What the exercise asks:
Determine how many lines of the listing below include the string "assign". Output the number and nothing more.

Data to examine:

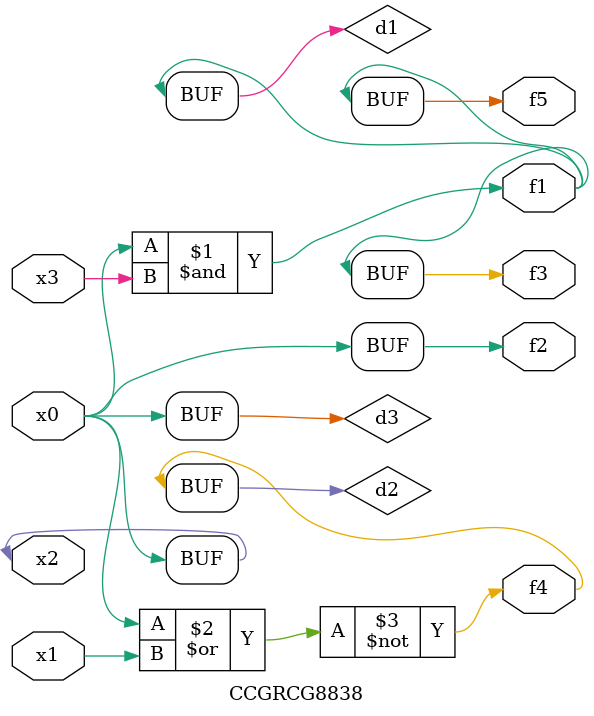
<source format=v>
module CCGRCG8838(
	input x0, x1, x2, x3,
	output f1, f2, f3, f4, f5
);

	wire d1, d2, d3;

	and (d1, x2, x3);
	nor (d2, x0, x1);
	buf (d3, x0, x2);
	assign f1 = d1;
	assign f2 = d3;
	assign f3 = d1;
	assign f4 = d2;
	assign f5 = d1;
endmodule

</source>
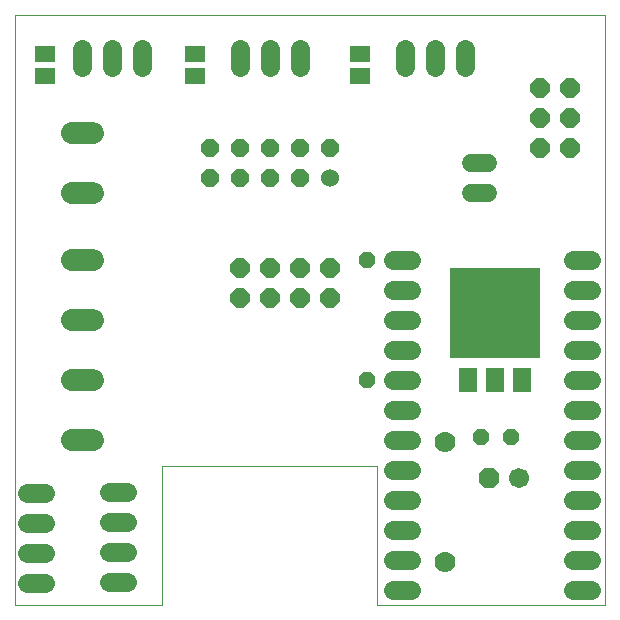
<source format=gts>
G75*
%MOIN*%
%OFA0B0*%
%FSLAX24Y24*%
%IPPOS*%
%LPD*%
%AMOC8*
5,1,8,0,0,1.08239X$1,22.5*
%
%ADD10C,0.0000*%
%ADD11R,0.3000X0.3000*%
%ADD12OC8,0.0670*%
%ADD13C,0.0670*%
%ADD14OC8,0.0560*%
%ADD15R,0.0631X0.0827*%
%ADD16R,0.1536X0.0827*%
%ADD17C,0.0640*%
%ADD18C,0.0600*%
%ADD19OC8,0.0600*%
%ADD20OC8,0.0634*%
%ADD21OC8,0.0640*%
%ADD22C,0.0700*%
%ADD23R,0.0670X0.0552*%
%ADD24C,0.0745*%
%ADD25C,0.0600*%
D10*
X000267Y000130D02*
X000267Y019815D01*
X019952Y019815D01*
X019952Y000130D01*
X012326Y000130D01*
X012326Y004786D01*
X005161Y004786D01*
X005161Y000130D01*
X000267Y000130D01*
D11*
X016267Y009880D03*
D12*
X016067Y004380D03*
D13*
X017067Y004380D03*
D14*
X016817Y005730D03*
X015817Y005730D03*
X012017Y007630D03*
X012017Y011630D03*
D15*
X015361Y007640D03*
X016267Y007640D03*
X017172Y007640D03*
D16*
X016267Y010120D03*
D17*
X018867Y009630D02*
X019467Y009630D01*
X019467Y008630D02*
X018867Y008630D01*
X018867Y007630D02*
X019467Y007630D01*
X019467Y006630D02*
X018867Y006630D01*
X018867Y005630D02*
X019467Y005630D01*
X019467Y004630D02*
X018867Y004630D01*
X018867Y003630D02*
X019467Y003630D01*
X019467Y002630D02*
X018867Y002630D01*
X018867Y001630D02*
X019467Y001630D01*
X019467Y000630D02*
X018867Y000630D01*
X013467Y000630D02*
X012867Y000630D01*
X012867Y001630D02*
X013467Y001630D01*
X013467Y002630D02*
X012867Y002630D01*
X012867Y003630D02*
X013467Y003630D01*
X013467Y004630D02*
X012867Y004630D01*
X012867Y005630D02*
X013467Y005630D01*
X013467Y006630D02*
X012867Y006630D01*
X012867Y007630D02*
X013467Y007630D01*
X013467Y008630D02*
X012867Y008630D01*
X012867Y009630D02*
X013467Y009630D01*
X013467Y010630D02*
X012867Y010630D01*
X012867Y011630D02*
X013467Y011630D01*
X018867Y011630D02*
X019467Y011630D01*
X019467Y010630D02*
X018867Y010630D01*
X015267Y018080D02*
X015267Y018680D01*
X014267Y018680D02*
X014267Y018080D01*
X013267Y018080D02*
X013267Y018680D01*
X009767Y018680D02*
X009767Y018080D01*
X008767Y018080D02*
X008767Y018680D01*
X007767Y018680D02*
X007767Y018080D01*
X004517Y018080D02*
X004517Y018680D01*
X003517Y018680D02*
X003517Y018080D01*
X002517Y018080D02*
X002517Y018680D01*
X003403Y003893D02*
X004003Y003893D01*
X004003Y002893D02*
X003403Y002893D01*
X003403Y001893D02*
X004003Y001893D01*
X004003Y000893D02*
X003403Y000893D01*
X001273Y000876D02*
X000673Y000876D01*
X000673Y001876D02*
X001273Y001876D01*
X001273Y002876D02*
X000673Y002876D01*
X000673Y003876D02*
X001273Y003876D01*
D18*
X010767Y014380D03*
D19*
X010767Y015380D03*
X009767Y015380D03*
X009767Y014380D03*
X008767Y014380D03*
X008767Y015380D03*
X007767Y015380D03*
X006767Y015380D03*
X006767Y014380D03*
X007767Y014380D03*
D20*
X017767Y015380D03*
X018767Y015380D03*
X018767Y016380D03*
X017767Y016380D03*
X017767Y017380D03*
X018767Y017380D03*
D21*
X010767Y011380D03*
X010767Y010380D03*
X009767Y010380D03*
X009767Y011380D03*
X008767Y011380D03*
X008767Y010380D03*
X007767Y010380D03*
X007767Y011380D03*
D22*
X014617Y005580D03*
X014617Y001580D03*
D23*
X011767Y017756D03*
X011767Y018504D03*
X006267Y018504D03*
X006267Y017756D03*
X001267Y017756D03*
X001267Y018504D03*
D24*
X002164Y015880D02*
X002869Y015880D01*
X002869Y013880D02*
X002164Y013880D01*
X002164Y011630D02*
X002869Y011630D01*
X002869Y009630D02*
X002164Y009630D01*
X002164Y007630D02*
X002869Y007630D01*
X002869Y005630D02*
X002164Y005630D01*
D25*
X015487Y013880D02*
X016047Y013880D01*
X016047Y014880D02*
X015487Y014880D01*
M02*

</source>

Exercise output:
5